En face de la haie des baïonnettes, l’autre lisière se garnissait de casques blancs, de robes claires, de tuniques flottantes et pâles, de chapeaux coniques, d’ombrelles à fleurs éclatantes. Les trompettes fredonnèrent des notes pleurardes, les clairons chantèrent allègrement ; un officier galopa dans le sable que les sabots de son mulet puissant firent jaillir en gerbes d’étincelles ; il leva son sabre et cria des commandements.

Un colonel passa au trot, puis se posta près des tribunes, et devant lui défilèrent les petits canons poussiéreux, les pesants fantassins et les tirailleurs alertes et sautillants. La revue était achevée.

*
* *

— Rentrez dans votre chambre et n’en sortez plus. Le sergent-major assurera votre service, en attendant que le chef de corps envoie des ordres.

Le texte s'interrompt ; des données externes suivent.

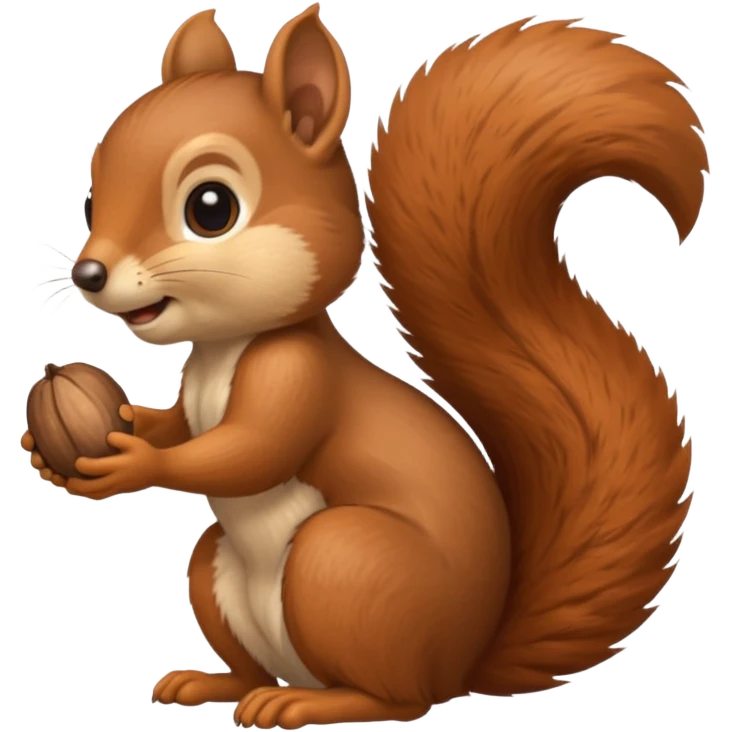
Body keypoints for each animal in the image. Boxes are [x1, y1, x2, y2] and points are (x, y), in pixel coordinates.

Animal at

Je vous préviens que je compte lui adresser une lettre le mettant au courant des faits et demandant votre renvoi à Saïgon.

Ainsi parla l’Aïeul. Pietro salua, fit demi-tour et gagna la porte. Les tirailleurs, qui décrassaient leurs mousquetons sous la véranda, le virent passer, blême et effaré, et connurent que son règne était fini.

Dans la chambre de détail que tapissaient les contrôles nominatifs, les synoptiques et les tableaux de service, les deux officiers restaient seuls.

— A quoi songez-vous ? demanda l’Aïeul au sous-lieutenant.

— Je songe à tout ce mal que j’ignorais et que j’aurais pu empêcher.

— Vous ne pouviez pas savoir. Vous êtes tout jeune, vous sortez à peine de l’École, j’aurais dû vous avertir. Pietro, frappant du talon et tendant le jarret, vous a convaincu aisément de ses vertus militaires. Vous n’avez pu deviner l’âme vile qui se cachait sous ces dehors de « parfait adjudant » ; vous avez eu confiance en lui, vous vous êtes reposé sur lui du soin de maintenir la discipline intérieure ; vous savez maintenant comment cette brute a manié le sceptre que vous lui laissiez. Vous connaîtrez, quelque jour, le tort immense que font à l’armée ces soi-disant « bons serviteurs » que nos troupiers désignent de cette appellation caractéristique : « chiens de quartier ».

— J’ai eu des torts, moi aussi. J’aurais dû, comme vous, me rapprocher du tirailleur, lui inspirer confiance, étudier son âme. Mais, cette fois encore, j’ai été abusé : tant de livres affirment que l’Annamite est impénétrable, tant de fois Pietro m’a répété : « Ces gens-là, on ne sait jamais ce qu’ils ont dans le ventre !… » J’ai fini par me laisser persuader. J’ai cru avec tout le monde que l’Annamite était menteur et dissimulé.